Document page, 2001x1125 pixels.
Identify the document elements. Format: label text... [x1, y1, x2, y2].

==

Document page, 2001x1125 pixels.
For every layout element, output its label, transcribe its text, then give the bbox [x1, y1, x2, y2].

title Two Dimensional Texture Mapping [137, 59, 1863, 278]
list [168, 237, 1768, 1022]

• [TASK TO COMPLETE]:
Output the lines above exactly, but only those between the line holding "For every layout" and the line holding "list [168, 237, 1768, 1022]", inclusive.

• [OUTPUT FOR THIS EXERCISE]:
For every layout element, output its label, transcribe its text, then give the bbox [x1, y1, x2, y2].

title Two Dimensional Texture Mapping [137, 59, 1863, 278]
list [168, 237, 1768, 1022]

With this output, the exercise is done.